## DOCUMENT TEXT
Nicholas Nickleby – directed by Douglas McGrath. Period Dramedy. 132 minutes Color 2002.

★★★★★

The Story: A multitude of coincidences and outrages and improbable persons converge to thwart and encourage a nineteen-year-old to care for and save his sister and widowed mother from destitution, derangement, and doom.
~
The recipe for a Dickens pie is to cook the first comic characters early and let their tang fade as the villains appear and let the villains fade as the romantic leads cinch the finale. Sprinkle Pathos Persons over the crust and devour.

What this means – but, fear not, the plot will out – is that love conquers all. It may as well, because the love interest here is played by two young beauties, Charlie Hunnam and Anne Hathaway.

The problem is that romantic love in Dickens is more a function of pity than sexual drive. Sex drive in his romantic leads is pictured more as feeling sorry for someone. Lovers are drawn to one another on rafts of compassion splashed with the lesser rain of pathos. Thus – real– but not quite real.

This means that the meanies and clowns dominate our interest.

So that Christopher Plummer’s brilliance as Old Man Nickleby astonishes us with his perfectly distributed sang froid, while the travelling theatre impresario Mr. Crummles of Nathan Lane fades under his nutty general good-heartedness – not without leaving behind a vivid memory of his wife played to a T by Barry Humphries inhabiting Dame Edna Etheridge as his grandiosely burbling and blindly devoted wife.

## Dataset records
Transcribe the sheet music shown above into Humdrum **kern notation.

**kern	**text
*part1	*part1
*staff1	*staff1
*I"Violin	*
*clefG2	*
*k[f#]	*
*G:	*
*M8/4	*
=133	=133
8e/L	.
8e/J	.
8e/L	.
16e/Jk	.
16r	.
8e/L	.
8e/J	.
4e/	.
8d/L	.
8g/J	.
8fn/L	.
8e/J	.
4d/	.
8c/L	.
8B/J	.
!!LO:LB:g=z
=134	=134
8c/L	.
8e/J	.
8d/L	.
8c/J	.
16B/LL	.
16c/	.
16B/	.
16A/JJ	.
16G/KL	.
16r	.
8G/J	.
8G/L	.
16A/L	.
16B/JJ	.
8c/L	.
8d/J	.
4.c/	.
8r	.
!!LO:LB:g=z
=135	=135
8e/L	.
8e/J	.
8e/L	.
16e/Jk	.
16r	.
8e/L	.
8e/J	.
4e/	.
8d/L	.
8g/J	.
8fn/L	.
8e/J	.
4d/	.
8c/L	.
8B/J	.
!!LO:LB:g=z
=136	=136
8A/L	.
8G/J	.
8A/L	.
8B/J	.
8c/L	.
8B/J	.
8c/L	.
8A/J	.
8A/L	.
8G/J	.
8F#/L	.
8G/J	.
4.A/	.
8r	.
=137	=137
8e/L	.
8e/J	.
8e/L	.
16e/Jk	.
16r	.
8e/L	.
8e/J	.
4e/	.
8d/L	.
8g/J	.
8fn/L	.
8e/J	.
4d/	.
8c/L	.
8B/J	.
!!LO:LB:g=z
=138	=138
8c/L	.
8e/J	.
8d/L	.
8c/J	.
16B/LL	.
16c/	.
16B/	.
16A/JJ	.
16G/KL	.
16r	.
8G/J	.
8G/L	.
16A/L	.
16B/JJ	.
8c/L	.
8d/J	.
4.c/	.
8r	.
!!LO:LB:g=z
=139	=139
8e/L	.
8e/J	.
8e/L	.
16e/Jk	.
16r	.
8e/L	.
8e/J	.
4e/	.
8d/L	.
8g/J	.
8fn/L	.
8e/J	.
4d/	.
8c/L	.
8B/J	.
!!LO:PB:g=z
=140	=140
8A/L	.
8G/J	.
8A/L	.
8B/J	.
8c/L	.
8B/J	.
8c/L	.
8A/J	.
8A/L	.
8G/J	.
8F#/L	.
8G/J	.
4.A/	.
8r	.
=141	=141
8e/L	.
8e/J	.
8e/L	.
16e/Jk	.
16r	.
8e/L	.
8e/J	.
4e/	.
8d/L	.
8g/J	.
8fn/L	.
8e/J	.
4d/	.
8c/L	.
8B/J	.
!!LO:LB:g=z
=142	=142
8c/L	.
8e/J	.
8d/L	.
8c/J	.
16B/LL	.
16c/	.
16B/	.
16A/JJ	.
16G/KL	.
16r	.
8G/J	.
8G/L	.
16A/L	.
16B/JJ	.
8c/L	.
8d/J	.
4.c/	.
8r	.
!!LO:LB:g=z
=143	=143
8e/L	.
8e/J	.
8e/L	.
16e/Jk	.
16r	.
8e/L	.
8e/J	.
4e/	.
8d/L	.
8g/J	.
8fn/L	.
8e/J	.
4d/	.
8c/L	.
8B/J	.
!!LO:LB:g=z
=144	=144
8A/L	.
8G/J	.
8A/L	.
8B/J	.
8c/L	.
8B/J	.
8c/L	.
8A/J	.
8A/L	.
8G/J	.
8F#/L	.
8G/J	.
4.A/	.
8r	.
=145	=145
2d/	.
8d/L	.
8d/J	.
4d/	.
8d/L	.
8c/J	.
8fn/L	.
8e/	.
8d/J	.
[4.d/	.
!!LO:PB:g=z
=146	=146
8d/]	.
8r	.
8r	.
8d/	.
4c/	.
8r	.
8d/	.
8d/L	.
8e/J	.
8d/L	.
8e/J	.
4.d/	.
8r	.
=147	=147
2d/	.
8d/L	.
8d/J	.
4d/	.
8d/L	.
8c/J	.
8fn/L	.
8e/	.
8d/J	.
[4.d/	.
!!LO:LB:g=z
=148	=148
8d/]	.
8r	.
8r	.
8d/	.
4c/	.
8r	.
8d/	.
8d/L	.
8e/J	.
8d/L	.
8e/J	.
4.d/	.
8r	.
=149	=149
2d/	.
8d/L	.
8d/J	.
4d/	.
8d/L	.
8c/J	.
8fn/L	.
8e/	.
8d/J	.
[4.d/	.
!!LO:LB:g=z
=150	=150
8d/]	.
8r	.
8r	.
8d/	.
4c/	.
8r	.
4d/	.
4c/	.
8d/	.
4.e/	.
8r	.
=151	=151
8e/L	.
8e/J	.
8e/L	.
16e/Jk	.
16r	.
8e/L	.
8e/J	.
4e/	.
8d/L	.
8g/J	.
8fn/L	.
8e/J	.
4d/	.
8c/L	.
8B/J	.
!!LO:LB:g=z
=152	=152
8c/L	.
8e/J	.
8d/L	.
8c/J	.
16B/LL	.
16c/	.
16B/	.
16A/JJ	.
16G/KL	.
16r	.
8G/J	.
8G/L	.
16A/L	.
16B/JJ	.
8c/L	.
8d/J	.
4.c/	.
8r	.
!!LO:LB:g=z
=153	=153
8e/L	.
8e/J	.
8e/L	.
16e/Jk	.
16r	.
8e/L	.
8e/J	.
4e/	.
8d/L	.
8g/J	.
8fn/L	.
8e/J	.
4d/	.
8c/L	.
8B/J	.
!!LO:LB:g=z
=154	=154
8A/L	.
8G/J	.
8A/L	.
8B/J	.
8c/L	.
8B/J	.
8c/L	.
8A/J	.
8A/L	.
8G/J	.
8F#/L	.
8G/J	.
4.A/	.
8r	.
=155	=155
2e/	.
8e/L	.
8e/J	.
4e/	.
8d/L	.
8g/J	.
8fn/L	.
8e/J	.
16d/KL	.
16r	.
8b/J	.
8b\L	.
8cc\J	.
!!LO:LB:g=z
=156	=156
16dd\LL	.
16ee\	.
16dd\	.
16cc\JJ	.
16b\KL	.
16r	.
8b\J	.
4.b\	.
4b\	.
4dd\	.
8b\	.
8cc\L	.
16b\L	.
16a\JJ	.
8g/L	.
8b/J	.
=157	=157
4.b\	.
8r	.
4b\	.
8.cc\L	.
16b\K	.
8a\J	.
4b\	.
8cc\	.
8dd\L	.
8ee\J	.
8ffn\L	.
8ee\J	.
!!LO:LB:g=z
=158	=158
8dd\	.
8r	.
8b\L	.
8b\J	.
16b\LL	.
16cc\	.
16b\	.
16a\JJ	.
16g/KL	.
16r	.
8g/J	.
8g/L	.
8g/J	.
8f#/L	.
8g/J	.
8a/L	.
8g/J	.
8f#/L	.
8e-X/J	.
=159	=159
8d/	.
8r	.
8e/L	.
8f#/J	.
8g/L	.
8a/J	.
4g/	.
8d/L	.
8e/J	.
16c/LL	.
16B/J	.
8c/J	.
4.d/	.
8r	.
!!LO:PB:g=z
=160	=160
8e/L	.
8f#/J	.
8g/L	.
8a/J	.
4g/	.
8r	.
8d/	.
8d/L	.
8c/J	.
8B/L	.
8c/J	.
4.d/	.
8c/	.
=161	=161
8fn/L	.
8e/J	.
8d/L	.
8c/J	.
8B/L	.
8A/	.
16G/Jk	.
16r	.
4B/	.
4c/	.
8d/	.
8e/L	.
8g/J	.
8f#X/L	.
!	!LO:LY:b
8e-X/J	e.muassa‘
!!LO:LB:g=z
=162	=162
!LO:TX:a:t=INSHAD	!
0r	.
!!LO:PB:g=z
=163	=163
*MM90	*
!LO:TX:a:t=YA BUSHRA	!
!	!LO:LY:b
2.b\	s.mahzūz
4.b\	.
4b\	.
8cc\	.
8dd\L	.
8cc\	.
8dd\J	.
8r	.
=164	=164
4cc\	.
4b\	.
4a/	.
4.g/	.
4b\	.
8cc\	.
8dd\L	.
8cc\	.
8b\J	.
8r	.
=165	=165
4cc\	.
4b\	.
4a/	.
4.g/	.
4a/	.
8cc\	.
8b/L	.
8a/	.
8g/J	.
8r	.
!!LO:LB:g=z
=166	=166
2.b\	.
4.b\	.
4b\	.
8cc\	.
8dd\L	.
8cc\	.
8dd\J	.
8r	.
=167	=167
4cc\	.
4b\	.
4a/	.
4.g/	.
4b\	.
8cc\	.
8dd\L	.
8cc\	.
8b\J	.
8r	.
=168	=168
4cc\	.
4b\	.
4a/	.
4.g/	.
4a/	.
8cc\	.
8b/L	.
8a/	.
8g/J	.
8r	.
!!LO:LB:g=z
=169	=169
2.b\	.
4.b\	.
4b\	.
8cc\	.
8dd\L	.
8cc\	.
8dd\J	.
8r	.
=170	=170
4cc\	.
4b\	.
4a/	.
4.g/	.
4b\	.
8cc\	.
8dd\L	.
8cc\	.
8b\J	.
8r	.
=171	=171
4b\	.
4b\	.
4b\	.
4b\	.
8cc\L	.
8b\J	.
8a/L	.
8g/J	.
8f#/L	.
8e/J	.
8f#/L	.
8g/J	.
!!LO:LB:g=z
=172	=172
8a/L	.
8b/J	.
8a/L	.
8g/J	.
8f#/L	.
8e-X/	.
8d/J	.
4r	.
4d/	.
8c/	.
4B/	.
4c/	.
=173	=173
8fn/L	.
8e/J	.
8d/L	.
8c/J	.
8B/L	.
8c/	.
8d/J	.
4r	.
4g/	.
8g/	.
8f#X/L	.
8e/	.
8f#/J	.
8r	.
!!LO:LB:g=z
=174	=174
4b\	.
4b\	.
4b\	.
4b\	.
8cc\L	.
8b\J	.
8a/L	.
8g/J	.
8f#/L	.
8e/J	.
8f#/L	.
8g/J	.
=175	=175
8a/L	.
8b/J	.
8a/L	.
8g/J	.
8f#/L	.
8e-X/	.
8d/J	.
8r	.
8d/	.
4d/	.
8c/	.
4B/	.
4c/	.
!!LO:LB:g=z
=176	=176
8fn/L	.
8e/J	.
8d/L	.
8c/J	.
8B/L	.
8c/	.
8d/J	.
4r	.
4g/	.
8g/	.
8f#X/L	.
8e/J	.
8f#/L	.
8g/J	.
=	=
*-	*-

## REQUIRED TASKS
A - Set down the part of the review between "What this means" and "and Anne Hathaway.", inclusive.
B - Does the review agree with each of these statements? Answer yes or no for each, and quote the words of the review that decide it. (i) The film runs 132 minutes. (ii) According to the review, romantic love in Dickens comes more from sexual drive than from pity. (iii) Nathan Lane plays Old Man Nickleby.
The listing is separate material and has no connection to the review.

## OUTPUTS BY TASK
A -
What this means – but, fear not, the plot will out – is that love conquers all. It may as well, because the love interest here is played by two young beauties, Charlie Hunnam and Anne Hathaway.

B -
(i) Yes: "132 minutes"
(ii) No: "romantic love in Dickens is more a function of pity than sexual drive"
(iii) No: "Christopher Plummer’s brilliance as Old Man Nickleby"